Я знал, что Джан предпочитает в качестве подарка что-нибудь очень личное, а, скажем, не какой-нибудь бытовой прибор или «волшебное» приспособление для кухни. Она всегда радовалась новому миксеру, набору острых ножей или солонке и перечнице в форме маленьких голштинских коровок, однако судя по тонким намекам и подсказкам в течение всего года Джан куда больше оценила бы новую ночную рубашку из дамского бутика.

В том, что касается покупки женской одежды, я оказываюсь перед лицом двойной проблемы. Во-первых, встает вопрос размера и модели. Я уже пытался занести размеры Джан в свой ежедневник, но в силу неведомой причины расшифровать свой же собственный почерк мне потом не удавалось, или же поверх этих цифр я записывал новую информацию, скажем: «в следующий визит завезти Джо Уорду лекарство от глистов» или «кастрировать жеребца к югу от Нанафалии, имени хозяина не помню, справиться в лавке Комптона». Обычно я просто-напросто спрашиваю у продавщицы, какая модель, по ее мнению, понравилась бы Джан, а потом уточняю размер. В таком случае, если цвет, размер и стиль «подкачают», я всегда могу переложить вину на чужие плечи. Вот вам еще одно преимущество жизни в провинциальном городке.

Вторая проблема — это «фактор конфуза». Мне всегда страшно неловко обсуждать подробности дамского гардероба, особенно если собеседница не приходится мне женой.

— Хорошо, а какой размер свитера она носит? — обычно начинает продавщица. И выглядит всегда так, словно только-только сошла со страницы эксклюзивного журнала дамских мод.

— Э-э-э… в точности не скажу. Наверное, «M» или вроде того, сбивчиво бормочу я.

— Примерно как у меня? — выпаливает она, подбоченивается и разворачивается в профиль, кокетливо наклонив голову.

— Нет, э-э-э, на размер-другой больше; кроме того, она предпочитает… э-э-э… не такие облегающие. — К этому моменту я уже сквозь землю готов провалиться и мечтаю поскорее укрыться в безопасном пикапе. Покупатели оглядываются на меня и хихикают; я горестно переминаюсь с ноги на ногу, полыхая румянцем. Вот почему куда проще просто-напросто купить вафельницу.

Магазинчик принадлежал Мэри-Джо Дженкинс и потому носил вполне уместное название «Мэри-Джо». И по праву считался дамским; именно здесь обслуживали прекрасную половину человечества. Продавщицами там работали Кейт и Лоуис, а также и сама Мэри-Джо, и все трое были одержимыми «собачницами». Собственно говоря, эта причина еще больше умножала мое нежелание заглядывать в магазин. Стоило мне переступить порог, неразлучное трио, едва опознав знакомые черты, атаковало меня в прямом смысле этого слова и сей же миг пускалось в нудные и многословные, частично перекликающиеся рассуждения о «подвигах» своих ненаглядных четвероногих любимцев. Когда я пытался, сосредоточившись на одной из дам, выдавить из себя осмысленный ответ, остальные лишь пододвигались ближе и начинали говорить громче.

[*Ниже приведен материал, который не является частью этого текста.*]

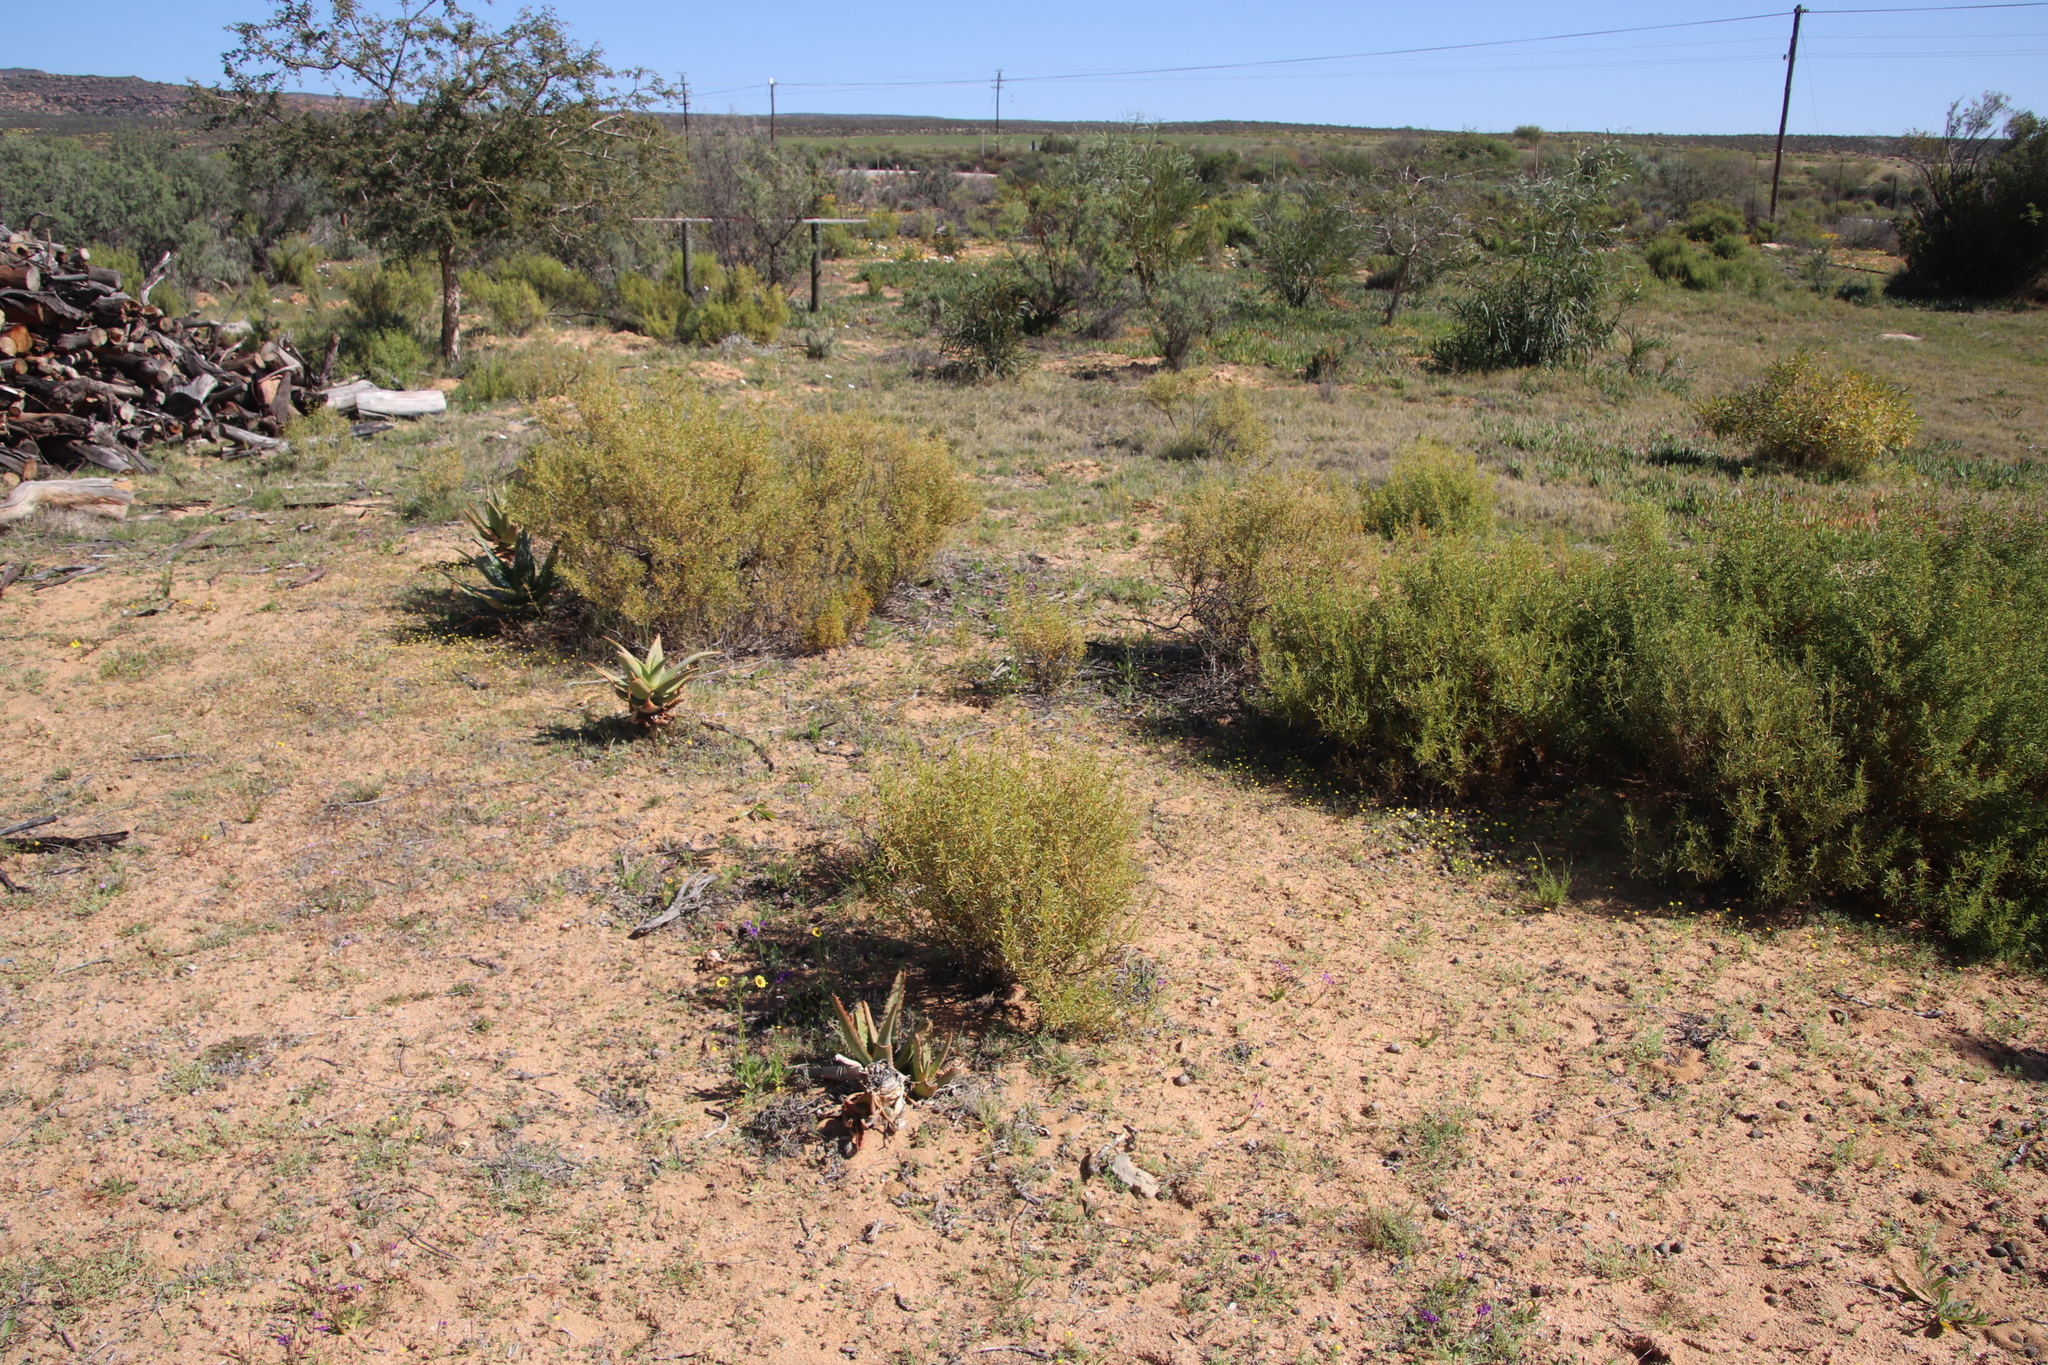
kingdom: Plantae
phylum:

Самые щекотливые темы здесь обсуждались «открытым текстом». Например, непрекращающийся понос у Ветрика, или отвратительные, изматывающие ночные вылазки Герцога к этой скверной соседской дворняге, или, скажем, вечная проблема с Пушком, взявшим в привычку елозить по полу на заду из-за закупорки анальных желез.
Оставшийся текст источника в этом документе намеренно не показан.